-- MATERIAL PROVIDED --
====================
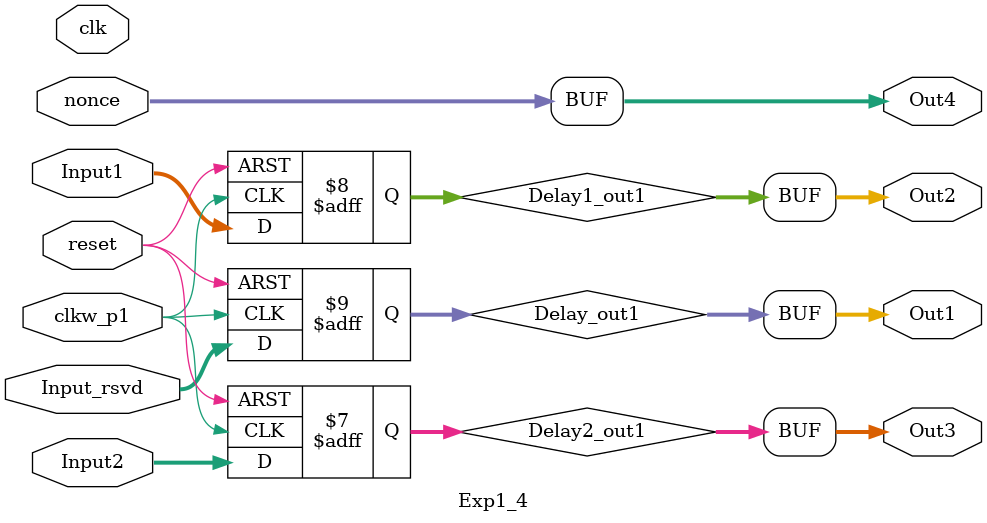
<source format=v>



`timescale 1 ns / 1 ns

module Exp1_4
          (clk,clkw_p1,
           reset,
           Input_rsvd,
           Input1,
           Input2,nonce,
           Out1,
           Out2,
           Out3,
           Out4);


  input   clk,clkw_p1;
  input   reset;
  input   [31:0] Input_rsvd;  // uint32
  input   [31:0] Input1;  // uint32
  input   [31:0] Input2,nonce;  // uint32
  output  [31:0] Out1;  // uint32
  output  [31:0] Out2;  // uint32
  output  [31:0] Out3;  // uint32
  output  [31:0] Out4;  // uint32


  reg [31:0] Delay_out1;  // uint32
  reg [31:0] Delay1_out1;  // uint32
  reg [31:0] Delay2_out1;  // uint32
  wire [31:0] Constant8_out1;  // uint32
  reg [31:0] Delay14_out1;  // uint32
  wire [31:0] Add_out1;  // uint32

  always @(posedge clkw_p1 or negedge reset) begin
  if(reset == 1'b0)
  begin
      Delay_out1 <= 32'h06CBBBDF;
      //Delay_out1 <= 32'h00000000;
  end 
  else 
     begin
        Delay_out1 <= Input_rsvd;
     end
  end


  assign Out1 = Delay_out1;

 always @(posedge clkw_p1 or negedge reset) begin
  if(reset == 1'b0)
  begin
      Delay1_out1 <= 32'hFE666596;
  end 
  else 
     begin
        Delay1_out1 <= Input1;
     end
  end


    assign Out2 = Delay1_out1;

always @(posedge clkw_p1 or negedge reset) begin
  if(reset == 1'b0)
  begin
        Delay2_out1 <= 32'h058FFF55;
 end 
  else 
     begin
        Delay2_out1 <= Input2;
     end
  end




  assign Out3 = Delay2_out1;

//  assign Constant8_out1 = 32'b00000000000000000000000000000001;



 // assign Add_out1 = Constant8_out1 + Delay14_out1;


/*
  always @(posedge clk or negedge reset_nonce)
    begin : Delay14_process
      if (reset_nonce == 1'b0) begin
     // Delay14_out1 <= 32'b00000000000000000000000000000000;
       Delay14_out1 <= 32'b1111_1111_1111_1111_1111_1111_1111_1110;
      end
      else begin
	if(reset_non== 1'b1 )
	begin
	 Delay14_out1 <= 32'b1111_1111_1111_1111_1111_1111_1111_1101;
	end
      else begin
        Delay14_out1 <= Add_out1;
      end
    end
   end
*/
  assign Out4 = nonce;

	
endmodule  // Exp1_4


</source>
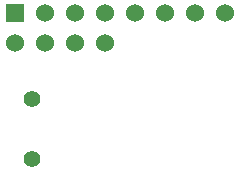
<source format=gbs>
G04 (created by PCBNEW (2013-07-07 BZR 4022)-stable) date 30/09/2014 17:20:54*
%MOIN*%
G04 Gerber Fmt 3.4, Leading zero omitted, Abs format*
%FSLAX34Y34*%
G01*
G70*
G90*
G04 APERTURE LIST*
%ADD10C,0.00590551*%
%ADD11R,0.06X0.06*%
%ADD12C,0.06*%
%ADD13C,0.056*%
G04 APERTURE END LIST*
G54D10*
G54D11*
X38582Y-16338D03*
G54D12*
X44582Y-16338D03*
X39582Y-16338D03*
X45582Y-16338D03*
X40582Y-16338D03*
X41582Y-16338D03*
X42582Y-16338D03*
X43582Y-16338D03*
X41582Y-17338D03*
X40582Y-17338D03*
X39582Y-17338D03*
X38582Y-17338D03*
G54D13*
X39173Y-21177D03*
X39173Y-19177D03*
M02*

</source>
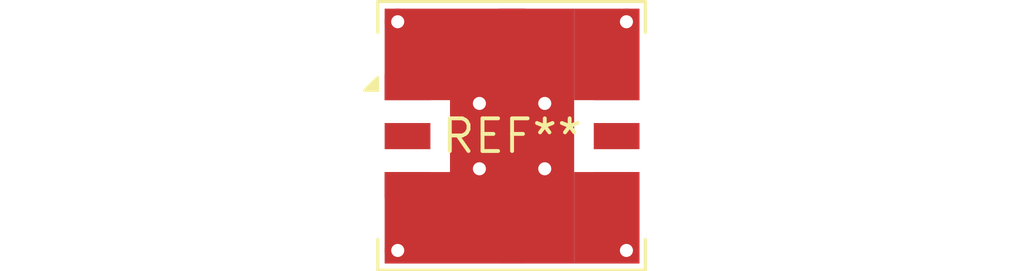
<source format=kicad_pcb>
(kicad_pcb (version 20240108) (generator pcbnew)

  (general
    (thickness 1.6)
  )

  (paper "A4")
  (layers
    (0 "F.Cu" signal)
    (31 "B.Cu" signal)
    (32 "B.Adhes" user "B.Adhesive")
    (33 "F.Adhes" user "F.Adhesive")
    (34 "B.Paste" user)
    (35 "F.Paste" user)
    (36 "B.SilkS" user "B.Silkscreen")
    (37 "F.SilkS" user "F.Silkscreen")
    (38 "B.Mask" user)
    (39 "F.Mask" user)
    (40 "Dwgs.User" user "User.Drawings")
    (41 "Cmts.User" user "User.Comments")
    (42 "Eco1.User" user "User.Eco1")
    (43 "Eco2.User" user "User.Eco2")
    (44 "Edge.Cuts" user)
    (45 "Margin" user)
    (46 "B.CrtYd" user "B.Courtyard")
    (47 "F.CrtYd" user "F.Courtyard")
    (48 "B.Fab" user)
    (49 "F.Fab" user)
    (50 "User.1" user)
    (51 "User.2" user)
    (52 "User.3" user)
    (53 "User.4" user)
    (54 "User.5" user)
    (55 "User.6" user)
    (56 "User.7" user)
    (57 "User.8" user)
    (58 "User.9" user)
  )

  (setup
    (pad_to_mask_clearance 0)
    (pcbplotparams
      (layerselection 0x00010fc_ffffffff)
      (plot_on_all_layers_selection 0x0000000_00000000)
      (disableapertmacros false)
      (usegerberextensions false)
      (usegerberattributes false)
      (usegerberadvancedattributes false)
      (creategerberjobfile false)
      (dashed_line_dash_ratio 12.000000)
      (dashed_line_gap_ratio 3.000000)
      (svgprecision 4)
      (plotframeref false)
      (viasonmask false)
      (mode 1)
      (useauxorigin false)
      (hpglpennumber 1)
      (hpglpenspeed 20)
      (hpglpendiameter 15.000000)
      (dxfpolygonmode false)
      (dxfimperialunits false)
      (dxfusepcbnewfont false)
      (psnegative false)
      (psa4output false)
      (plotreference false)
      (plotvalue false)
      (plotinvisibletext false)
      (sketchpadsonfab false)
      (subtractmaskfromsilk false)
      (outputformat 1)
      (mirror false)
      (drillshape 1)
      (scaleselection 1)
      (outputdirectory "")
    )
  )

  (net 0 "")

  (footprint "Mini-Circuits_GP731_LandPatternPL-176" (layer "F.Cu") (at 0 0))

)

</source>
====================
-- HOW TO COMPLETE THIS TASK --
Omit every picture, and otherwise quote the entries exactly.

-- REPLY --
<source format=v>



`timescale 1 ns / 1 ns

module Exp1_4
          (clk,clkw_p1,
           reset,
           Input_rsvd,
           Input1,
           Input2,nonce,
           Out1,
           Out2,
           Out3,
           Out4);


  input   clk,clkw_p1;
  input   reset;
  input   [31:0] Input_rsvd;  // uint32
  input   [31:0] Input1;  // uint32
  input   [31:0] Input2,nonce;  // uint32
  output  [31:0] Out1;  // uint32
  output  [31:0] Out2;  // uint32
  output  [31:0] Out3;  // uint32
  output  [31:0] Out4;  // uint32


  reg [31:0] Delay_out1;  // uint32
  reg [31:0] Delay1_out1;  // uint32
  reg [31:0] Delay2_out1;  // uint32
  wire [31:0] Constant8_out1;  // uint32
  reg [31:0] Delay14_out1;  // uint32
  wire [31:0] Add_out1;  // uint32

  always @(posedge clkw_p1 or negedge reset) begin
  if(reset == 1'b0)
  begin
      Delay_out1 <= 32'h06CBBBDF;
      //Delay_out1 <= 32'h00000000;
  end 
  else 
     begin
        Delay_out1 <= Input_rsvd;
     end
  end


  assign Out1 = Delay_out1;

 always @(posedge clkw_p1 or negedge reset) begin
  if(reset == 1'b0)
  begin
      Delay1_out1 <= 32'hFE666596;
  end 
  else 
     begin
        Delay1_out1 <= Input1;
     end
  end


    assign Out2 = Delay1_out1;

always @(posedge clkw_p1 or negedge reset) begin
  if(reset == 1'b0)
  begin
        Delay2_out1 <= 32'h058FFF55;
 end 
  else 
     begin
        Delay2_out1 <= Input2;
     end
  end




  assign Out3 = Delay2_out1;

//  assign Constant8_out1 = 32'b00000000000000000000000000000001;



 // assign Add_out1 = Constant8_out1 + Delay14_out1;


/*
  always @(posedge clk or negedge reset_nonce)
    begin : Delay14_process
      if (reset_nonce == 1'b0) begin
     // Delay14_out1 <= 32'b00000000000000000000000000000000;
       Delay14_out1 <= 32'b1111_1111_1111_1111_1111_1111_1111_1110;
      end
      else begin
	if(reset_non== 1'b1 )
	begin
	 Delay14_out1 <= 32'b1111_1111_1111_1111_1111_1111_1111_1101;
	end
      else begin
        Delay14_out1 <= Add_out1;
      end
    end
   end
*/
  assign Out4 = nonce;

	
endmodule  // Exp1_4


</source>
<source format=gbs>
G04 (created by PCBNEW (2013-07-07 BZR 4022)-stable) date 30/09/2014 17:20:54*
%MOIN*%
G04 Gerber Fmt 3.4, Leading zero omitted, Abs format*
%FSLAX34Y34*%
G01*
G70*
G90*
G04 APERTURE LIST*
%ADD10C,0.00590551*%
%ADD11R,0.06X0.06*%
%ADD12C,0.06*%
%ADD13C,0.056*%
G04 APERTURE END LIST*
G54D10*
G54D11*
X38582Y-16338D03*
G54D12*
X44582Y-16338D03*
X39582Y-16338D03*
X45582Y-16338D03*
X40582Y-16338D03*
X41582Y-16338D03*
X42582Y-16338D03*
X43582Y-16338D03*
X41582Y-17338D03*
X40582Y-17338D03*
X39582Y-17338D03*
X38582Y-17338D03*
G54D13*
X39173Y-21177D03*
X39173Y-19177D03*
M02*

</source>
<source format=kicad_pcb>
(kicad_pcb (version 20240108) (generator pcbnew)

  (general
    (thickness 1.6)
  )

  (paper "A4")
  (layers
    (0 "F.Cu" signal)
    (31 "B.Cu" signal)
    (32 "B.Adhes" user "B.Adhesive")
    (33 "F.Adhes" user "F.Adhesive")
    (34 "B.Paste" user)
    (35 "F.Paste" user)
    (36 "B.SilkS" user "B.Silkscreen")
    (37 "F.SilkS" user "F.Silkscreen")
    (38 "B.Mask" user)
    (39 "F.Mask" user)
    (40 "Dwgs.User" user "User.Drawings")
    (41 "Cmts.User" user "User.Comments")
    (42 "Eco1.User" user "User.Eco1")
    (43 "Eco2.User" user "User.Eco2")
    (44 "Edge.Cuts" user)
    (45 "Margin" user)
    (46 "B.CrtYd" user "B.Courtyard")
    (47 "F.CrtYd" user "F.Courtyard")
    (48 "B.Fab" user)
    (49 "F.Fab" user)
    (50 "User.1" user)
    (51 "User.2" user)
    (52 "User.3" user)
    (53 "User.4" user)
    (54 "User.5" user)
    (55 "User.6" user)
    (56 "User.7" user)
    (57 "User.8" user)
    (58 "User.9" user)
  )

  (setup
    (pad_to_mask_clearance 0)
    (pcbplotparams
      (layerselection 0x00010fc_ffffffff)
      (plot_on_all_layers_selection 0x0000000_00000000)
      (disableapertmacros false)
      (usegerberextensions false)
      (usegerberattributes false)
      (usegerberadvancedattributes false)
      (creategerberjobfile false)
      (dashed_line_dash_ratio 12.000000)
      (dashed_line_gap_ratio 3.000000)
      (svgprecision 4)
      (plotframeref false)
      (viasonmask false)
      (mode 1)
      (useauxorigin false)
      (hpglpennumber 1)
      (hpglpenspeed 20)
      (hpglpendiameter 15.000000)
      (dxfpolygonmode false)
      (dxfimperialunits false)
      (dxfusepcbnewfont false)
      (psnegative false)
      (psa4output false)
      (plotreference false)
      (plotvalue false)
      (plotinvisibletext false)
      (sketchpadsonfab false)
      (subtractmaskfromsilk false)
      (outputformat 1)
      (mirror false)
      (drillshape 1)
      (scaleselection 1)
      (outputdirectory "")
    )
  )

  (net 0 "")

  (footprint "Mini-Circuits_GP731_LandPatternPL-176" (layer "F.Cu") (at 0 0))

)

</source>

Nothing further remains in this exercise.